Constructor & Destructor Documentation

Constructor of the class.

The parameter "n" is the number of variables in the VS01P.

Destructor of the class.


Member Function Documentation

void SetWeights ( const Weight wght)

Set a new vector of weights, effectively changing all the data of the VS01P.

The new weights are expected to be found in the first n positions of the vector wght. The class has the right to retain a pointer to this vector and keep using it until SetWeights() is called again, so the caller must not change or delete the vector until it is in use by the class. Calling again SetWeights() destroys any existing information about the previous set of k-optimal solutions, restarting the generating process anew.

The class does not change the vector wght (the pointer is read-only).

This method has to be called at least once if any method in the following sections is to be called.

void SolveVS01P ( void  )

Solves the problem (not a big deal).

This also re-initialize the process for generating the solutions, so the next solution obtained with GetSol() [see below] after a call to SolveVS01P() will always be (one of) the optimal one(s).
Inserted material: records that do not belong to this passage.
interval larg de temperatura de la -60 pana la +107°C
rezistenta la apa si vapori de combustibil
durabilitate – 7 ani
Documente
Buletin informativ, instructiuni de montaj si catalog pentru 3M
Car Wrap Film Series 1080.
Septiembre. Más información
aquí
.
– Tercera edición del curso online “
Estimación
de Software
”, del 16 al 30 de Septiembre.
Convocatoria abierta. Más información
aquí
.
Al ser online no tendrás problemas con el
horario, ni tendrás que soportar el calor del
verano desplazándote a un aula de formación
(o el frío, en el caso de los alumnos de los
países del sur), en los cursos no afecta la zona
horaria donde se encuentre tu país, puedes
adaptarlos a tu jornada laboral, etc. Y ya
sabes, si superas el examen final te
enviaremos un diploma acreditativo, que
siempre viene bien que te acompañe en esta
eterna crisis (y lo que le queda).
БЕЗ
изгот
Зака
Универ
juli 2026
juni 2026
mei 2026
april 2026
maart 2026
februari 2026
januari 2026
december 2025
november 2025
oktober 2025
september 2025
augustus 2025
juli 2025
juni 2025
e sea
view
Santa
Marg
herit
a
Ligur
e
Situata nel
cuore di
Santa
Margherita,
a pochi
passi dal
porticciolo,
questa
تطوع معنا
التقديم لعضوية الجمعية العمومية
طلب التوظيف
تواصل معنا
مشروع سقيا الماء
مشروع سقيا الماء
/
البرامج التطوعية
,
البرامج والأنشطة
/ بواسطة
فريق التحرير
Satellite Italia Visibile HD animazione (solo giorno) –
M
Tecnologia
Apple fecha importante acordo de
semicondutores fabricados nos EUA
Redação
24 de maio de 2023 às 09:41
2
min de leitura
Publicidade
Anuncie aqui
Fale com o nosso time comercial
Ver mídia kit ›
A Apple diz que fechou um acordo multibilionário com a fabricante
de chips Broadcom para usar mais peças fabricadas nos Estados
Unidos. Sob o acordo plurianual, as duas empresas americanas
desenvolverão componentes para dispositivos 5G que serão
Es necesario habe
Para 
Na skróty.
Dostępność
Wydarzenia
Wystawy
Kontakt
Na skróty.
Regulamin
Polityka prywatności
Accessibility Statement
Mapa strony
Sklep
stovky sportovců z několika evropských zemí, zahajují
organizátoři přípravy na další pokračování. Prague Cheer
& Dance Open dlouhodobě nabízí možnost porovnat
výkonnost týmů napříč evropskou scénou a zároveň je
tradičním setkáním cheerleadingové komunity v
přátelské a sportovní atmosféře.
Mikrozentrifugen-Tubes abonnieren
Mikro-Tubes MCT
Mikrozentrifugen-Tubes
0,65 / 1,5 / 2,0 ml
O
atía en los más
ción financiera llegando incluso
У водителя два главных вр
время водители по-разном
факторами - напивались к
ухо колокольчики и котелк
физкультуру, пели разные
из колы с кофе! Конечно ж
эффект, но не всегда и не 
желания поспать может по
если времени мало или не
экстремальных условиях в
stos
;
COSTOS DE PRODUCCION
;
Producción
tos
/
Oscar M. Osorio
This method has to be called at least once every time the weights change [see SetWeights() above] is any solution for the corresponding VS01P is desired.

Weight GetVal ( void  )

Get the objective function value of the next best solution.

This method can be called only after SolveVS01P() [see above]. At the first call it returns the optimal objective function value of VS01P. At the subsequent calls it starts returning the objective function values of all the solutions to VS01P, in nonincreasing order. If more than one solution have the same value of the objective function, that value will be returned as many times as there are solutions.

Note:
This method must not be called more than 2^n times, as there are "only" that many different solutions.
void GetSol ( ZeroOne x)

Get the next best solution.

This method and be called only after GetVal() [see above]. It returns the solution having the value of the objective function returned by the latest call to GetVal(). The solution is written in the first n positions of the vector x.
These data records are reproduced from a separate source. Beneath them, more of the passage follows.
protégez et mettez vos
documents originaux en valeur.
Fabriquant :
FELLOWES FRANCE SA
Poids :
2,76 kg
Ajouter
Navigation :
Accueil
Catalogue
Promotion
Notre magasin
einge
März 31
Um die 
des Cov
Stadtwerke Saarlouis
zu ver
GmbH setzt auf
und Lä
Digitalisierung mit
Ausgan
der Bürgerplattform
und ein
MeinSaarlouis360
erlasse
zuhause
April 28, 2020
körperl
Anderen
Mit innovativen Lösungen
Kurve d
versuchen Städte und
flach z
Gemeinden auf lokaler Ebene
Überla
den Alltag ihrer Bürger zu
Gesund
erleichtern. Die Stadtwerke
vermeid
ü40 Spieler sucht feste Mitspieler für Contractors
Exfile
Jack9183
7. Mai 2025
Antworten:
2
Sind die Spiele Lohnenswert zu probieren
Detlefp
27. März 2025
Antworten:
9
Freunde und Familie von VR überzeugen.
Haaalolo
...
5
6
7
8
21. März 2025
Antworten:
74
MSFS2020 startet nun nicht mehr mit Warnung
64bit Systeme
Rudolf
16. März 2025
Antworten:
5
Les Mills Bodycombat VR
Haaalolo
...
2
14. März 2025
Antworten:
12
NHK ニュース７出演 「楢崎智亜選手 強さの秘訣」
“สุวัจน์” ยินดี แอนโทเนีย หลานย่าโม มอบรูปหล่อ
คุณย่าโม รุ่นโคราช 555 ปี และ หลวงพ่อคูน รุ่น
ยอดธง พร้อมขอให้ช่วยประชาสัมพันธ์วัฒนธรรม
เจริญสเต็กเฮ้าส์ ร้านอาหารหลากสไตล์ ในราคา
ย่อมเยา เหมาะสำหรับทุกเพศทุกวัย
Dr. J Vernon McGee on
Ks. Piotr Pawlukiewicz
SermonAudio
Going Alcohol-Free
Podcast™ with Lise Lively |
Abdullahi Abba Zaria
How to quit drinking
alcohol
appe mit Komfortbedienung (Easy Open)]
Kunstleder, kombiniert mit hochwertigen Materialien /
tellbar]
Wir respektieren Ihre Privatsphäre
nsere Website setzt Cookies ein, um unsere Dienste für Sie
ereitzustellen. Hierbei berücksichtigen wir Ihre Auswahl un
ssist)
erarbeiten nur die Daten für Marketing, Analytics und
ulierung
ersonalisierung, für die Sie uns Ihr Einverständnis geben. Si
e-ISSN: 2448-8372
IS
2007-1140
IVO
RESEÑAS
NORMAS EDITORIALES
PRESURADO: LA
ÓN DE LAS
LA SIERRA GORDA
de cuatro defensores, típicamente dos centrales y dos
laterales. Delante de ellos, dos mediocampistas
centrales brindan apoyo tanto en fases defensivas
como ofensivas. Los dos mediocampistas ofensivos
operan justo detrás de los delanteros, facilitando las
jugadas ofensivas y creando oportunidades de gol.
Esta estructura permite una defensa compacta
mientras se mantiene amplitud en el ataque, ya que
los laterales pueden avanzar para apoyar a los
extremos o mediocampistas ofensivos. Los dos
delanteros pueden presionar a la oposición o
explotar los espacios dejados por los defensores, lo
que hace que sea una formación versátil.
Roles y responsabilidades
Note that the "pointer in the list of the solutions" is only "moved" by calls to GetVal(). That is, two subsequent calls to GetSol() with no calls to GetVal() in between will return the same solution. Analogously, calling k times GetVal() with no calls to GetSol() in between amounts to discarding k - 1 solutions, since only the solution corresponding to the last return value of GetVal() can then be retrieved.

VerySimple01Problem::Index NSol ( void  ) const [inline]

Returns the number of solutions enumerated so far.